İşte Benim Stilim’de geçen hafta en saldırgan ve sinirli yarışmacılardan biri olan Didem elendi. Şu anda üçüncü sezonu yayınlanan yarışmaya ilk döneme oranla ilgi düştü. İlk sezonda yarışmacıların birbirini küçük düşüren yorumlar yapması, ani çıkışları ilgi çekerken bir süre sonra seyirci, bu duruma bağışıklık kazandı. Elbette sadece bir takım kıyafetler giyip bir aşağı yukarı gezinmeleri izlenmeleri için yeterli değil, ama belli ki mahalle kavgası da bir yere kadar izleniyor. Yine de yarışmacılar birbirine karşı sert çıkışlar yaparak, dünyanın en acayip kıyafetlerini giyip, oryantal danslarıyla ilgiyi yerinde tutmaya çalışıyor.

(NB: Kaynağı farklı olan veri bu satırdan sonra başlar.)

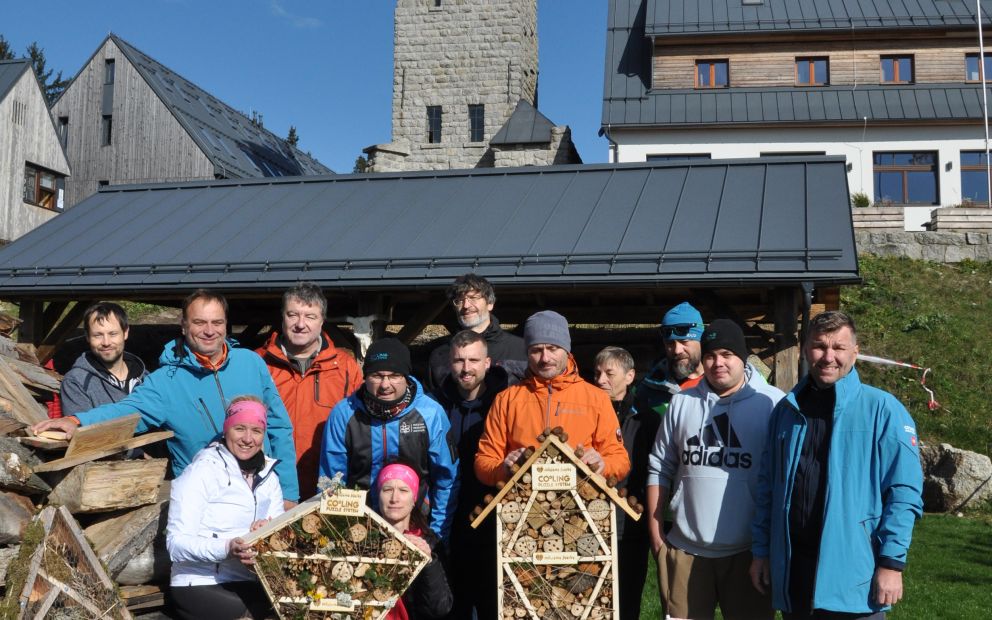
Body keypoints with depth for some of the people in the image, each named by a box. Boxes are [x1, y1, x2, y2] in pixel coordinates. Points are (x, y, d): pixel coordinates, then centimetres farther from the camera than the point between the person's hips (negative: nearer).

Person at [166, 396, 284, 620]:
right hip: (200, 586, -5)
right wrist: (227, 548, -31)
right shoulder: (202, 471, -8)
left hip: (249, 584, 5)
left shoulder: (268, 476, 11)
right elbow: (176, 542, -16)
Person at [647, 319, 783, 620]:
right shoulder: (682, 402, 7)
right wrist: (655, 530, 7)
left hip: (750, 549, -3)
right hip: (684, 548, 3)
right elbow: (660, 469, 11)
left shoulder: (772, 403, -5)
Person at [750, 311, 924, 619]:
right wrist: (761, 550, 11)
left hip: (853, 582, -4)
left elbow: (903, 492, -8)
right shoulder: (787, 409, 8)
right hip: (791, 575, 4)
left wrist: (892, 562, -13)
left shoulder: (882, 409, -6)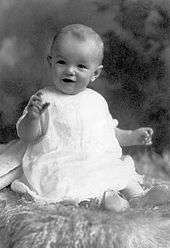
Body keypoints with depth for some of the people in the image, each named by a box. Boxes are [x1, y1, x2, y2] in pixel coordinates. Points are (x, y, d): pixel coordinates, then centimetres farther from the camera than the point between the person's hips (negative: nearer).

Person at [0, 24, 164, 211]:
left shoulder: (97, 100, 11)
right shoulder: (45, 99, -4)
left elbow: (109, 131, 25)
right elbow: (25, 136, -8)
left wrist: (131, 136, 11)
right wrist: (33, 116, -27)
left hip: (104, 165, 6)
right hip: (64, 170, -5)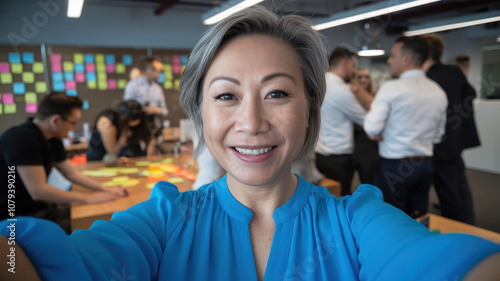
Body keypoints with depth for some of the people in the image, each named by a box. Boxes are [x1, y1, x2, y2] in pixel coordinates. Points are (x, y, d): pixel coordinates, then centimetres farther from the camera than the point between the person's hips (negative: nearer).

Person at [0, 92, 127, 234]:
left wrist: (104, 188, 0)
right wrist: (89, 198, -21)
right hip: (16, 215, -8)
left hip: (39, 207, 8)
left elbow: (70, 172, 12)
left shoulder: (53, 139, 3)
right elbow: (38, 191, -27)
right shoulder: (21, 138, -24)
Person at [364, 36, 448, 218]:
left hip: (394, 166, -6)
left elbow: (372, 128, -19)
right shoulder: (439, 92, 7)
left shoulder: (392, 88, -13)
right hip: (425, 165, 6)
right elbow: (437, 136, 14)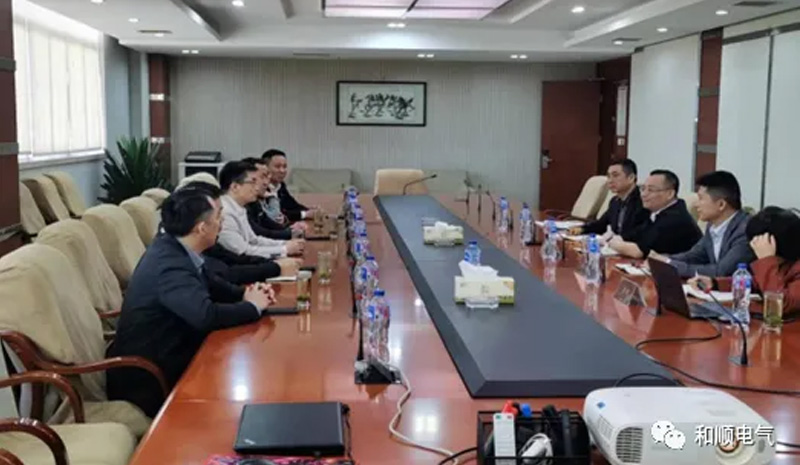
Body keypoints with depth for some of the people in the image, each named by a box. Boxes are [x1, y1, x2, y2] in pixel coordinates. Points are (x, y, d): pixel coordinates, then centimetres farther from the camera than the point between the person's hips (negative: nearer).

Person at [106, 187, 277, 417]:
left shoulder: (173, 250, 0)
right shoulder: (169, 265, -27)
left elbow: (211, 286, 15)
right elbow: (206, 315, -37)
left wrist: (246, 294, -4)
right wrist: (253, 306, -19)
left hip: (164, 358, 8)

Kadınların birbirine çok kötü davranması bir sır değil. Birbirlerinin hayat tarzlarını, giyim tercihlerini, dünya görüşlerini ve hatta varoluşlarını itinayla yargılayabiliyorlar. Yerleşik algıya göre, bir kadının diğerinden daha ön plana çıkması, ötekinin doğuştan kötü olduğu anlamına geliyor ki, kimse bu duruma düşmek istemez. Sınırlı fırsatlar olunca, kapılar da tutulunca kadınlara kalan gladyatörler gibi kapışmak oluyor. Bu yarışma halinin en uç örneklerinden biri de İşte Benim Stilim zaten.
17 yaşındaki Sima Şerafettinova örneğin. Ortalığı en çok karıştıran yarışmacılardan biri. Sima, büyümüş de küçülmüş diye tabir edilen, yaşına göre çok ağır makyaj yapan, saçları beline kadar uzun, aşırı zayıf bir genç kız. Hayalleri de büyük. Yarışmacılardan üzerindeki kıyafetleri nerede giymeyi planladıkları ile ilgili bir senaryo yazmalarını istiyorlar biliyorsunuz. Sima, geçenlerde bir programda kendini bir oyuncu olarak hayal ettiğini, Cannes’da fuara katıldığını söyledi örneğin.